Burley still practices the old tradition of commoning, where animals are allowed to graze on the open forest, one of the few remaining. Ponies and Cattle roam free around the village outside the various coffee shops and numerous gift shops.
Burley’s unique character of Witches, smuggling and dragons is evident in the gift shops and The Queen’s Head pub, built in the 16th century, was notorious for smugglers and highwaymen. A hidden cellar was discovered beneath the floor of the “Stable bar”, full of pistols, bottles and coins believed to be one of the hiding places of smugglers.
Beaulieu Motor Museum
The Beaulieu Motor Museum houses a collection of over 250 automobiles and motorcycles telling the story of motoring on the roads of Britain from the dawn of motoring to the present day. The award winning National Motor Museum appeals to all age groups showing vehicles from World Land Speed Record Breakers including, Campbell’s famous Bluebird, to film favourites such as the magical flying car, Chitty Chitty Bang Bang.
There are always other extra features to make this a very packed, fun filed day for all the family.
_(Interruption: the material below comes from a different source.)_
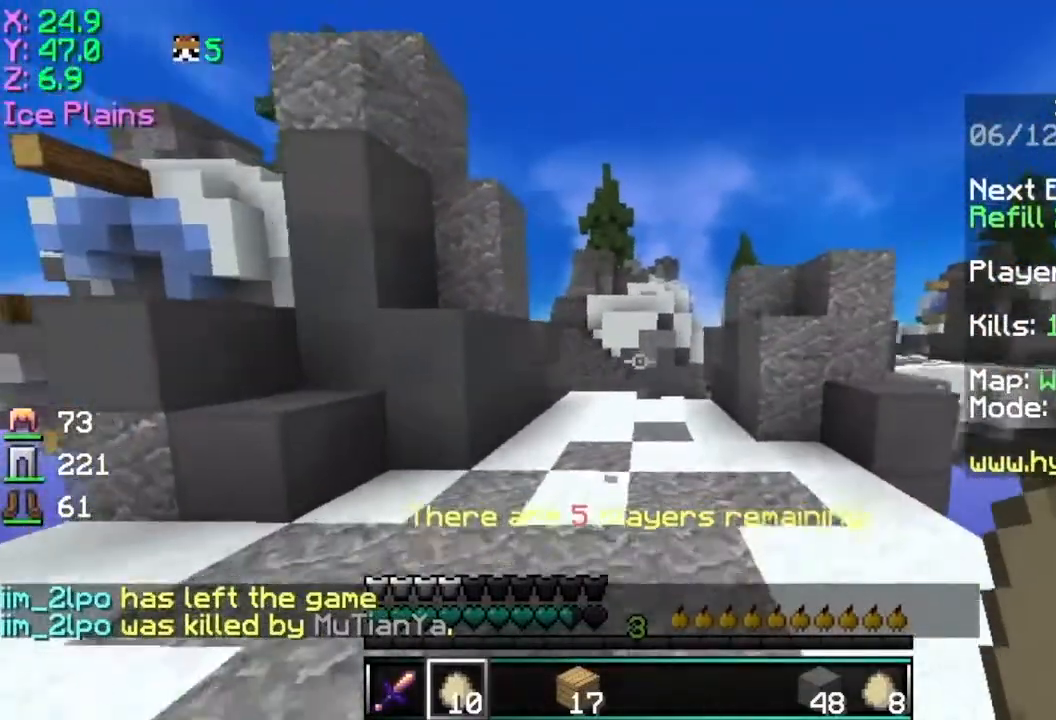
{"keys": ["a"], "mouse": [], "events": [[83, "mouse_right", "down"], [133, "d", "down"], [283, "mouse_right", "up"], [434, "a", "down"], [484, "d", "up"], [484, "w", "up"]]}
The town is world renown as a sailing resort; there are two large marinas Berthon and Haven and two sailing clubs RLYC and Lymington Town. Close by the sailing clubs is an open-air seawater bath that was built in 1833.
Lymington is renown as a sailing resort with two large marinas and two salining clubs. There are a number of interesting independent shops including some designer boutiques. On Saturday a market is held in the High Street, the origins of which probably date back to the 13th century. At the bottom of the High Street a cobblestone road leads down to the Old Town Quay, still used as a base by commercial fishing boats.
Fordingbridge is is a small country town on the banks of the River Avon, on the western edge of the New Forest. The town is a wonderful place for visitors with its beautiful scenery, nature havens, cycleways and welcoming people.
Once an industrial town and commercial centre, Fordingbridge boasted many trades such as brickmaking, pottery and textiles. It was also known for smuggling, infact the infamous Captain Diamond, the `Smuggler King’ spent much of his time here.
Fordingbridge offers a good selection of local shops as well as an attractive children’s playground and park alongside the river.